Outra questão é como será feito o acompanhamento dos conteúdos disponibilizados via EaD? Como esses alunos serão avaliados para ver se, de fato, eles estão aprendendo? De nada adiantará todo esse esforço que está sendo feito para lançar o bloco da EaD na rua como uma solução emergencial se as alternativas escolhidas não assegurarem que de fato as crianças e os jovens aprendam.
Neste momento em que as escolas estão iniciando a aplicação de provas e verificando a questão de notas e boletins, cabe negociar, inclusive, com o Ministério da Educação sobre o que será feito com a carga horária.
Lembrando que, segundo a Lei de Diretrizes e Bases, caso a suspensão das aulas se estender por vários meses, os 200 dias letivos obrigatórios poderiam ser flexibilizado em até 25%.
O texto da MP 934 joga a responsabilidade sobre a normatização de como as horas-aula serão cumpridas sobre os conselhos estaduais e municipais de educação, o que pode ser motivo de preocupação.
Passado o período de isolamento social, pós-pandemia, as escolas que adotarem o EaD precisarão fazer um diagnóstico do que foi assimilado e bem aprendido nessa modalidade. Porém, quanto aos alunos que estão se preparando para entrar no ensino superior inevitável ver que ficam algumas lacunas.
Infelizmente eu percebo que a pandemia está impondo um enorme choque não só nas crianças e adolescentes, mas também nos jovens que estão já pensando em um curso de formação universitária, em uma carreira.

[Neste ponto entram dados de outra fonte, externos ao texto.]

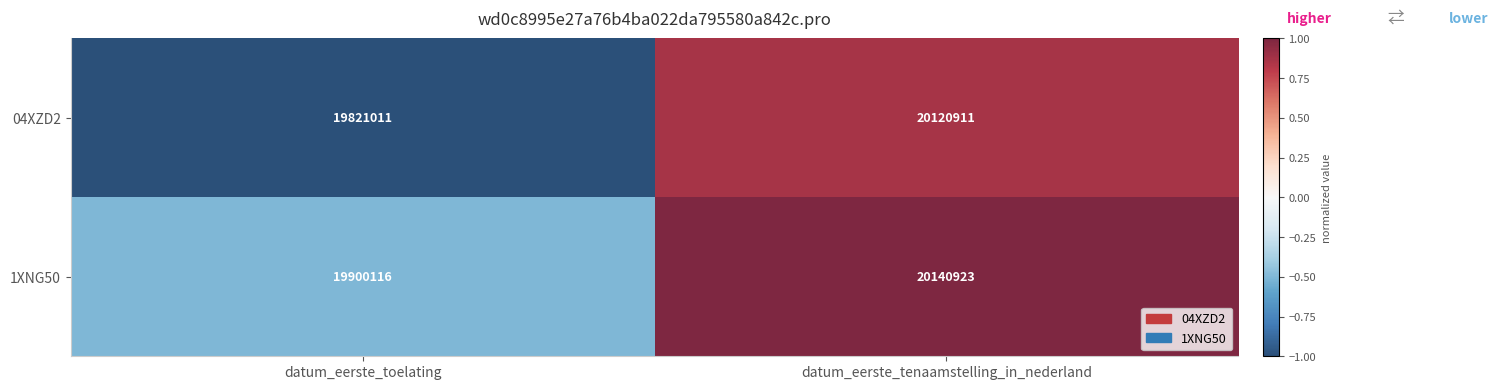

What is the difference between the maximum and minimum values in the 04XZD2 series?

299900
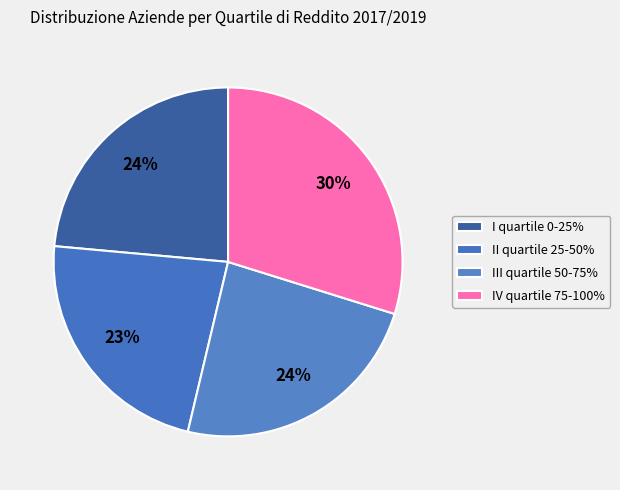

Which slice is the smallest?

II quartile 25-50%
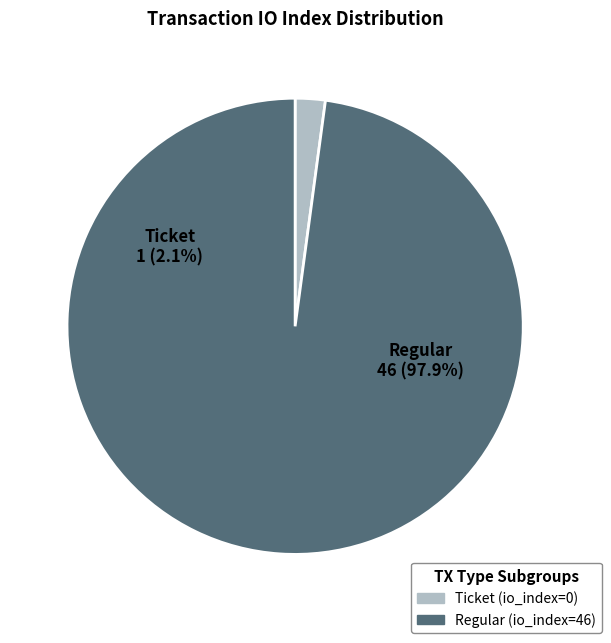

What is the smallest slice in the pie chart?

Ticket (io_index=0)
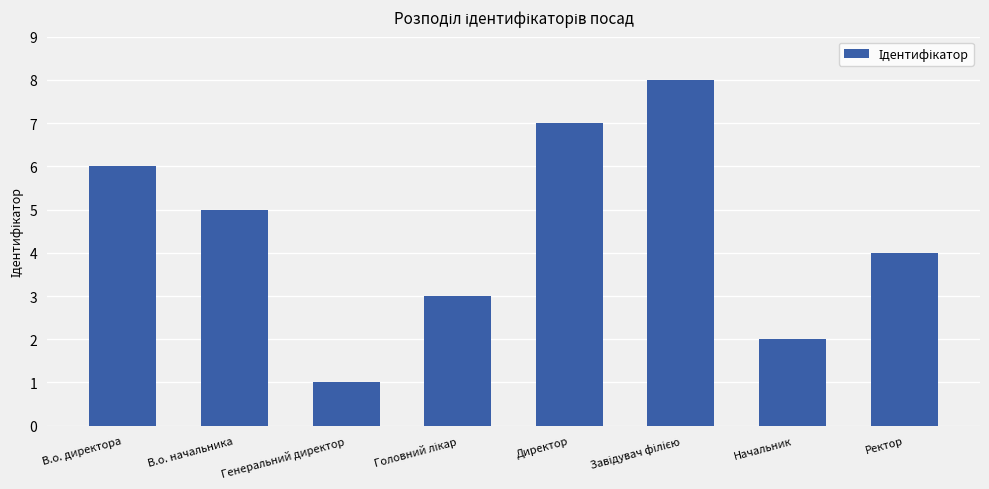

What is the sum of all values?

36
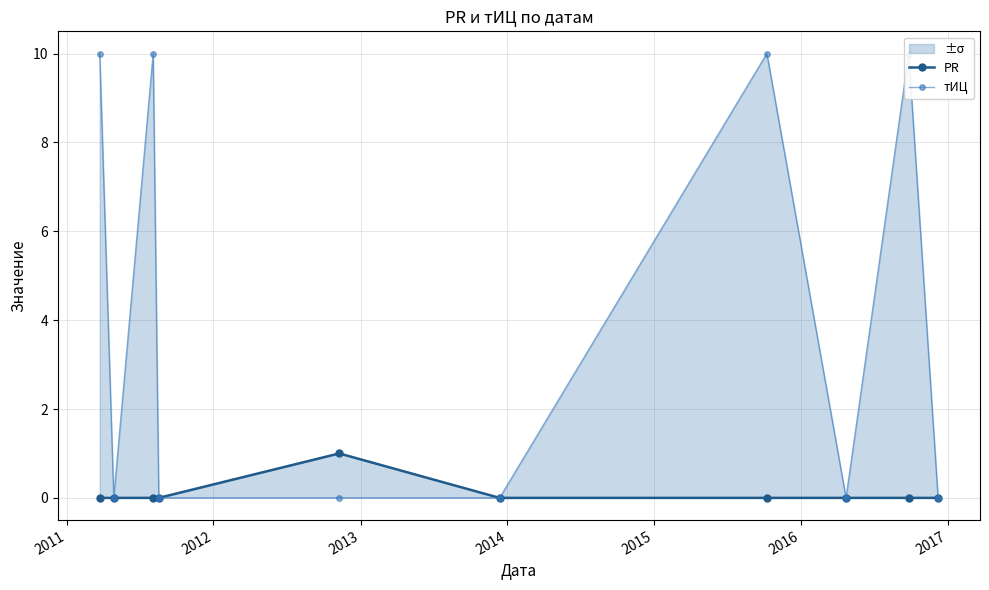

How many positive values does the PR series have?

1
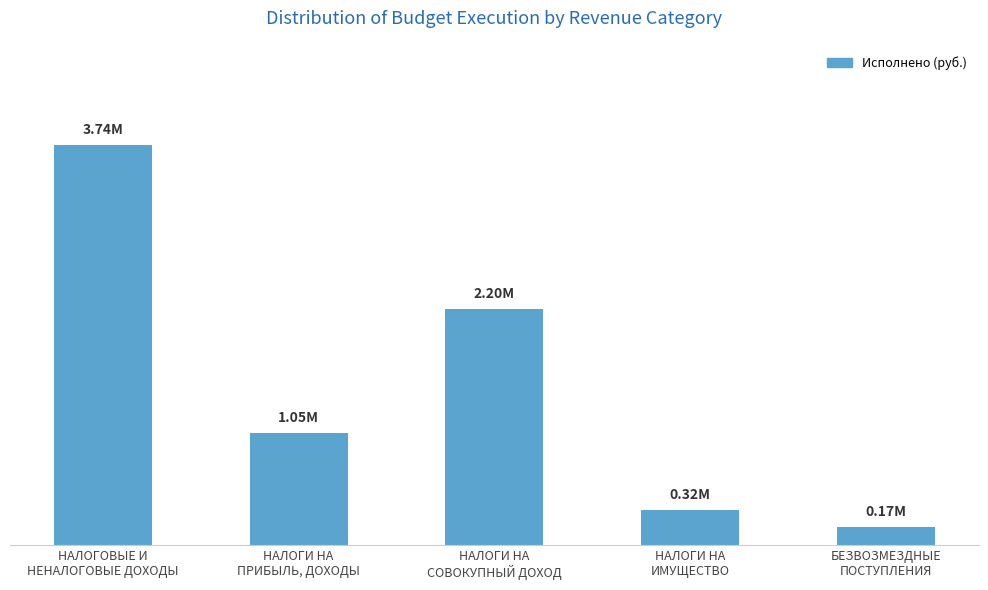

What is the label of the 1st bar from the right?

БЕЗВОЗМЕЗДНЫЕ
ПОСТУПЛЕНИЯ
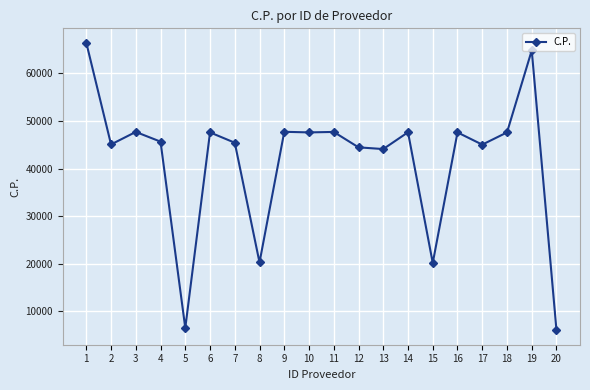

What is the change in value from 2 to 15?

-24901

O isolamento social está interrompendo sua educação e treinamento e colocando enormes obstáculos no caminho dos que estão tentando entrar em um curso superior, que busque vaga no mercado de trabalho ou pretenda trocar de emprego.
Por conta da crise econômica, muitos jovens podem estar tentados a abandonar a escola e entrar no mercado de trabalho (para ajudar suas famílias). Mas acho fundamental tentar mantê-los estudando.
Com investimento na educação e no capital humano, ensinando os jovens a aprender (e não só a estudar), mantendo programas de mentoria e aprendizagem e combinar aprendizado no trabalho com educação afasta-se o perigo de jovens que entram no mercado de trabalho em um momento ruim e depois levarem mais tempo para se recuperar disso.